The Detection Scheme Against Selective Forwarding of Smart Malicious Nodes With Reinforcement Learning in Wireless Sensor Networks
Jingze Ding, Haozhen Wang, Yuanming Wu
Abstract
Wireless sensor networks (WSNs) are extremely vulnerable to different attacks because of open communication, and distribution in unattended areas. The selective forwarding attack is one of the most difficult inside attacks to be detected for two reasons. The node in a harsh environment has to drop some data packets, and the smart malicious node frequently eludes detection. In this paper, we model a selective forwarding attack of smart malicious nodes with a reinforcement learning (RL) algorithm. To effectively detect the selective forwarding attack under a harsh environment, we design the double-threshold density peaks clustering (DT-DPC) algorithm.

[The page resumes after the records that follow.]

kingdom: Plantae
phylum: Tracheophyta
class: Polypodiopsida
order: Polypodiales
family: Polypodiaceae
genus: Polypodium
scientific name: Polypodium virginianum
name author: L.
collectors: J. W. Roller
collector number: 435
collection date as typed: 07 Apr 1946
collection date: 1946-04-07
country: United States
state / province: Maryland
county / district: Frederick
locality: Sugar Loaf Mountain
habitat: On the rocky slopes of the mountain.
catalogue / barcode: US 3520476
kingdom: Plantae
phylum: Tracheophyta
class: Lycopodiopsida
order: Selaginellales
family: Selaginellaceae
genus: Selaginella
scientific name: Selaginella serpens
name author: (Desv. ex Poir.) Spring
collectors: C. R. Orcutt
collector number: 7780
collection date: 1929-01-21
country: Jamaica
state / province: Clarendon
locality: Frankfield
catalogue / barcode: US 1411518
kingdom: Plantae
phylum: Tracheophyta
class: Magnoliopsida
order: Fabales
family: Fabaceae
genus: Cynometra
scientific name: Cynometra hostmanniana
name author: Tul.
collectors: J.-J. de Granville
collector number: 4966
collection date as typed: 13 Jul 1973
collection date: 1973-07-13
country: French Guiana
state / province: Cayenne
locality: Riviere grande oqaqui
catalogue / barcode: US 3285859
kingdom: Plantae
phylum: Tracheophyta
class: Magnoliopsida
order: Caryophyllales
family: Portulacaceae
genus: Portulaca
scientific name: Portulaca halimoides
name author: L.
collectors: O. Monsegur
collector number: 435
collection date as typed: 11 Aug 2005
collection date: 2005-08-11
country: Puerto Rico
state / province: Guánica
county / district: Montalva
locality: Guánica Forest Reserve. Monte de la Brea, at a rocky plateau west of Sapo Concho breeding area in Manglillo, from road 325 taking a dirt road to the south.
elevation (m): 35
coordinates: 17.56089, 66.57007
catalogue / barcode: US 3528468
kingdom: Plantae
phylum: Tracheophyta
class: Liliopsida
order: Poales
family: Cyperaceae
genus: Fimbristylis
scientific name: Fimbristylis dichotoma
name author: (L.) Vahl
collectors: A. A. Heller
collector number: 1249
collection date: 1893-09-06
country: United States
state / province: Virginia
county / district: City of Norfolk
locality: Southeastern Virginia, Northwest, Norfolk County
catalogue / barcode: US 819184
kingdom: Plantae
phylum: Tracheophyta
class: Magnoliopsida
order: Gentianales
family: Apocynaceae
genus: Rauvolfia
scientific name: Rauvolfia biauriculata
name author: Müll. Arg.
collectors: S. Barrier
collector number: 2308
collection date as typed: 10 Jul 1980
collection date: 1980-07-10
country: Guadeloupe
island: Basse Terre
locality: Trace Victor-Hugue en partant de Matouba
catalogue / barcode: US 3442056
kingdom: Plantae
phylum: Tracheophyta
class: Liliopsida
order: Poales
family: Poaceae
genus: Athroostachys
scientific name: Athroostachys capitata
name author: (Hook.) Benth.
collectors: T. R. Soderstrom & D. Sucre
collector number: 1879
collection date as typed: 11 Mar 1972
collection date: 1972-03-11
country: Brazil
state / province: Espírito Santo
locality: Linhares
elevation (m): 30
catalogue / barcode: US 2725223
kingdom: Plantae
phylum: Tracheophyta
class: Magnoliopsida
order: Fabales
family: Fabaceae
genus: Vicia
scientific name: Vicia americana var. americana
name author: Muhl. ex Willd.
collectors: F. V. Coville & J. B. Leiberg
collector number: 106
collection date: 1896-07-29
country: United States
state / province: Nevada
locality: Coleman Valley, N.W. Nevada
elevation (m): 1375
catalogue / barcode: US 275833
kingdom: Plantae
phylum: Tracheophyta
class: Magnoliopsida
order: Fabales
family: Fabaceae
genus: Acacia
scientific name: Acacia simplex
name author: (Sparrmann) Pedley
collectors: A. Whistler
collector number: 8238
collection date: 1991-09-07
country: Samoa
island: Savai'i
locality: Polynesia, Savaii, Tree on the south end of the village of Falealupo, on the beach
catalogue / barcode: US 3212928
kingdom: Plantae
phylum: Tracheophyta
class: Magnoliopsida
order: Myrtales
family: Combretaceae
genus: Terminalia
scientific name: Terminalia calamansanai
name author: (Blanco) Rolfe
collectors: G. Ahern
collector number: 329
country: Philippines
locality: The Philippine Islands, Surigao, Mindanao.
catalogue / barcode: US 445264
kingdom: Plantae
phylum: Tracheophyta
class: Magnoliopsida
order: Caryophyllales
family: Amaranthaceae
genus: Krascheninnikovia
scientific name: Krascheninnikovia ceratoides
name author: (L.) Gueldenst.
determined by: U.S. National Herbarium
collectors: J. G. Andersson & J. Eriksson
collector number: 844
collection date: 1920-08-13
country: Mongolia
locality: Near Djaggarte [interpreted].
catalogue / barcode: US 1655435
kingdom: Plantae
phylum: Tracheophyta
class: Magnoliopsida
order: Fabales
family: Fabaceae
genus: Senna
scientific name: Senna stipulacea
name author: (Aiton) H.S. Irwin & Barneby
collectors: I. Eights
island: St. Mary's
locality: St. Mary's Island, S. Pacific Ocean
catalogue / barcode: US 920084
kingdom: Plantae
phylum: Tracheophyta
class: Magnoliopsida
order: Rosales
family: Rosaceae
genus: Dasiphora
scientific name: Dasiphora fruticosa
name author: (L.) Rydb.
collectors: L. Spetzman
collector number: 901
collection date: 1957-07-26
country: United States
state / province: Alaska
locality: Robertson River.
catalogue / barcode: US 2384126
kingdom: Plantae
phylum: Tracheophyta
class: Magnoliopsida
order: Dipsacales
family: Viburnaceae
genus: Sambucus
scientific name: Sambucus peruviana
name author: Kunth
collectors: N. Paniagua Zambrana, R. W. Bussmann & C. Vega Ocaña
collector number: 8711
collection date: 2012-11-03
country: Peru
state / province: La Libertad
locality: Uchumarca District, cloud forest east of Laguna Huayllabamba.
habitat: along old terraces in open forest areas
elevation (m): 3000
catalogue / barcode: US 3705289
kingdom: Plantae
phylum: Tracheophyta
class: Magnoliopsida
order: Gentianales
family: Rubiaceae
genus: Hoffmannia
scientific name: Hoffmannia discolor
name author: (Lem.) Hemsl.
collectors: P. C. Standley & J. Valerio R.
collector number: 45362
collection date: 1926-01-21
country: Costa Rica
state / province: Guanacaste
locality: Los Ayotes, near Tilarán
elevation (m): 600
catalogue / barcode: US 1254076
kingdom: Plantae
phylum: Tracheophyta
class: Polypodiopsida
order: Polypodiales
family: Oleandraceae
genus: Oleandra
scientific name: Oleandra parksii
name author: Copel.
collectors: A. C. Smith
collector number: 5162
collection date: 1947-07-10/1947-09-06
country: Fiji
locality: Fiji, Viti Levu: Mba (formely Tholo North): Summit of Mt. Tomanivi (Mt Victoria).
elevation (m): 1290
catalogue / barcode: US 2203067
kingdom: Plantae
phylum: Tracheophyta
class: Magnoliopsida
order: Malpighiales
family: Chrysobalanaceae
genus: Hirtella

Abnormal nodes are identified as malicious and isolated owing to continuous abnormalities. Suspicious nodes are determined by the neighbor voting method because malicious behaviors show up separately and a harsh environment universally disturbs agglomerate nodes. Even if smart malicious nodes elude the detection by an RL algorithm, DT-DPC improves the network throughput. The simulation results show that DT-DPC has a low false detection rate (FDR) of around 1% and a missed detection rate (MDR) of around 10%. The network throughput increases by about 4% under a harsh environment.